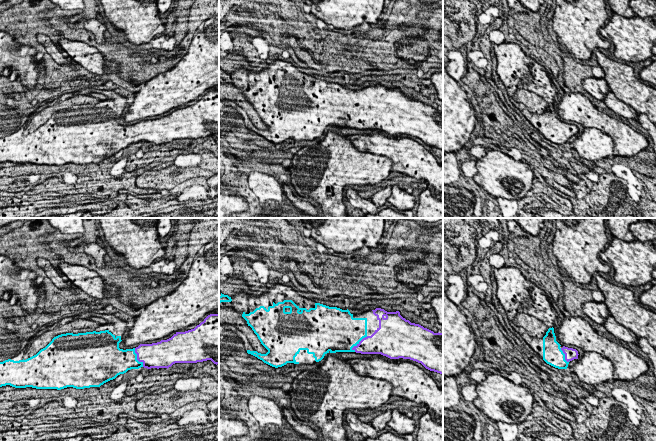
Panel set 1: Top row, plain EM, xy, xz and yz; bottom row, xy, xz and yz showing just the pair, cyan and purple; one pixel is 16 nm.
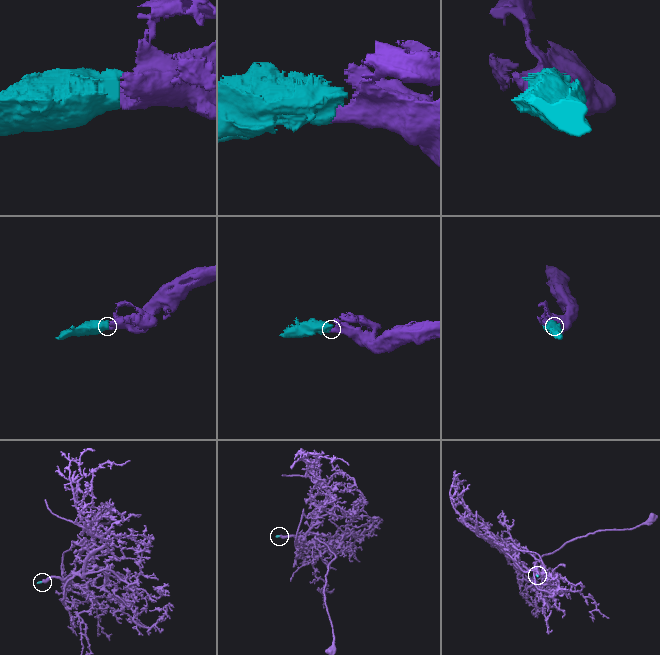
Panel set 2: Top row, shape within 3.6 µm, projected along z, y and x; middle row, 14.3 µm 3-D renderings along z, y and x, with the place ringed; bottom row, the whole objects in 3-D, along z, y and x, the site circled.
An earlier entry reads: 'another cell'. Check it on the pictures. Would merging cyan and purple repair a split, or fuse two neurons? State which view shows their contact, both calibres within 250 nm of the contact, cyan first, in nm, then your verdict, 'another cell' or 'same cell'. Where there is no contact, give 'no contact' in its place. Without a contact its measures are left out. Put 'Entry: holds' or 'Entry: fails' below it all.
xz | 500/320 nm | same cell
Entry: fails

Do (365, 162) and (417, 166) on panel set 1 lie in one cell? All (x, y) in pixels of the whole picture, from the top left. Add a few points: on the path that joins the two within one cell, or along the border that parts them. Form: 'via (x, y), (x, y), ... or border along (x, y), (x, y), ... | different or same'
━━━━━━━━━━━━━━━━━━━━━━━━━━━━━━
◆ EXERCISE GOAL: Within the material above, show every line that includes "along".

◆ EXERCISE RESULT:
Panel set 2: Top row, shape within 3.6 µm, projected along z, y and x; middle row, 14.3 µm 3-D renderings along z, y and x, with the place ringed; bottom row, the whole objects in 3-D, along z, y and x, the site circled.
Do (365, 162) and (417, 166) on panel set 1 lie in one cell? All (x, y) in pixels of the whole picture, from the top left. Add a few points: on the path that joins the two within one cell, or along the border that parts them. Form: 'via (x, y), (x, y), ... or border along (x, y), (x, y), ... | different or same'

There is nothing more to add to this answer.